You plan to take out a​ 30-year fixed rate

mortgage for ​$200,000. Let​ P(r) be your monthly payment if the interest rate is​ r% per​ year, compounded monthly. Interpret the equations ​(a) ​P(2​)=739.24 and​ (b) P′(2)=100.01.

(a) Interpret ​P(2)=739.24. Select the correct answer below.

A. If the interest rate on the mortgage is 2​%, the monthly payment will be ​$739.24.

B. If the interest rate on the mortgage is 3​%, the monthly payment will be ​$739.24.

C. If the interest rate on the mortgage is 3​%, the monthly payment will be ​$100.01.

D. If the interest rate on the mortgage is 2%, the monthly payment will be ​$100.01.

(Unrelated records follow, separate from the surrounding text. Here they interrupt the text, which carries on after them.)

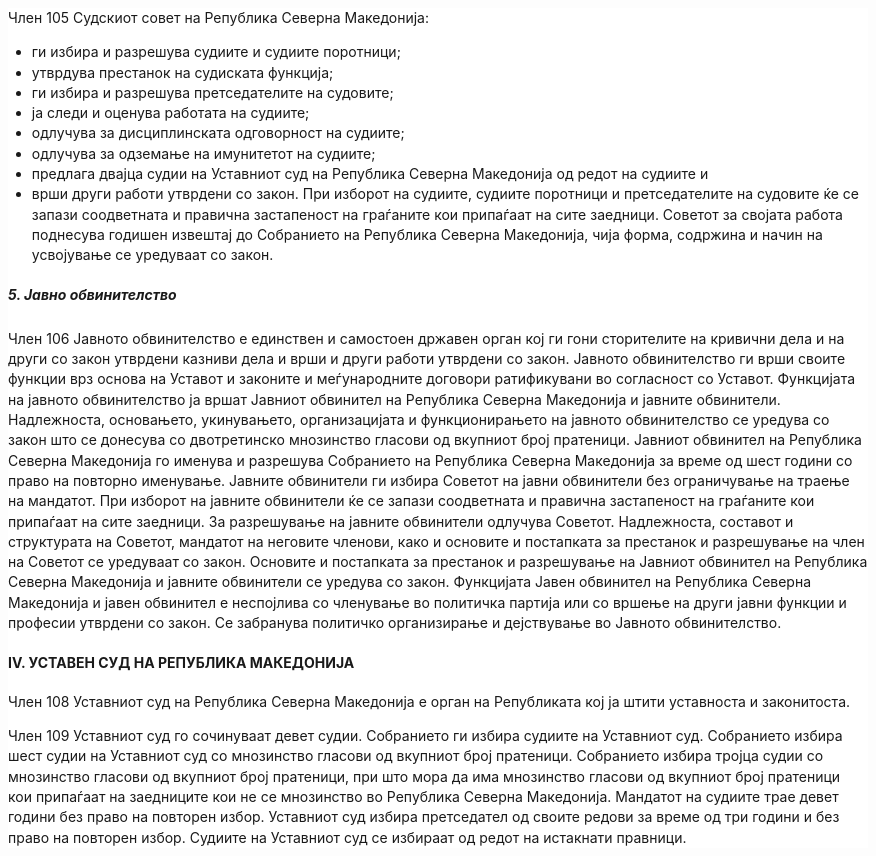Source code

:
Член 105
Судскиот совет на Република Северна Македонија:
- ги избира и разрешува судиите и судиите поротници;
- утврдува престанок на судиската функција;
- ги избира и разрешува претседателите на судовите;
- ја следи и оценува работата на судиите;
- одлучува за дисциплинската одговорност на судиите;
- одлучува за одземање на имунитетот на судиите;
- предлага двајца судии на Уставниот суд на Република Северна Македонија од редот на судиите и
- врши други работи утврдени со закон.
При изборот на судиите, судиите поротници и претседателите на судовите ќе се запази соодветната и правична застапеност на граѓаните кои припаѓаат на сите заедници.
Советот за својата работа поднесува годишен извештај до Собранието на Република Северна Македонија, чија форма, содржина и начин на усвојување се уредуваат со закон.

##### 5. Јавно обвинителство

Член 106
Јавното обвинителство е единствен и самостоен државен орган кој ги гони сторителите на кривични дела и на други со закон утврдени казниви дела и врши и други работи утврдени со закон.
Јавното обвинителство ги врши своите функции врз основа на Уставот и законите и меѓународните договори ратификувани во согласност со Уставот.
Функцијата на јавното обвинителство ја вршат Јавниот обвинител на Република Северна Македонија и јавните обвинители.
Надлежноста, основањето, укинувањето, организацијата и функционирањето на јавното обвинителство се уредува со закон што се донесува со двотретинско мнозинство гласови од вкупниот број пратеници.
Јавниот обвинител на Република Северна Македонија го именува и разрешува Собранието на Република Северна Македонија за време од шест години со право на повторно именување.
Јавните обвинители ги избира Советот на јавни обвинители без ограничување на траење на мандатот.
При изборот на јавните обвинители ќе се запази соодветната и правична застапеност на граѓаните кои припаѓаат на сите заедници.
За разрешување на јавните обвинители одлучува Советот.
Надлежноста, составот и структурата на Советот, мандатот на неговите членови, како и основите и постапката за престанок и разрешување на член на Советот се уредуваат со закон.
Основите и постапката за престанок и разрешување на Јавниот обвинител на Република Северна Македонија и јавните обвинители се уредува со закон.
Функцијата Јавен обвинител на Република Северна Македонија и јавен обвинител е неспојлива со членување во политичка партија или со вршење на други јавни функции и професии утврдени со закон.
Се забранува политичко организирање и дејствување во Јавното обвинителство.

#### IV. УСТАВЕН СУД НА РЕПУБЛИКА МАКЕДОНИЈА

Член 108
Уставниот суд на Република Северна Македонија е орган на Републиката кој ја штити уставноста и законитоста.

Член 109
Уставниот суд го сочинуваат девет судии.
Собранието ги избира судиите на Уставниот суд. Собранието избира шест судии на Уставниот суд со мнозинство гласови од вкупниот број пратеници. Собранието избира тројца судии со мнозинство гласови од вкупниот број пратеници, при што мора да има мнозинство гласови од вкупниот број пратеници кои припаѓаат на заедниците кои не се мнозинство во Република Северна Македонија. Мандатот на судиите трае девет години без право на повторен избор.
Уставниот суд избира претседател од своите редови за време од три години и без право на повторен избор.
Судиите на Уставниот суд се избираат од редот на истакнати правници.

(b) Interpret P′(2)=100.01. Select the correct answer below.

A. If the interest rate increases from 2​% to 3%, the monthly payment will increase by approximately ​$100.01.

B. If the interest rate decreases from 3% to 2%, the monthly payment will be approximately ​$739.24.

C. If the interest rate increases from 2% to 3​%, the monthly payment will decrease by approximately ​$100.01.

D. f the interest rate decreases from 3​% to 2​%, the monthly payment will increase by approximately ​$739.24.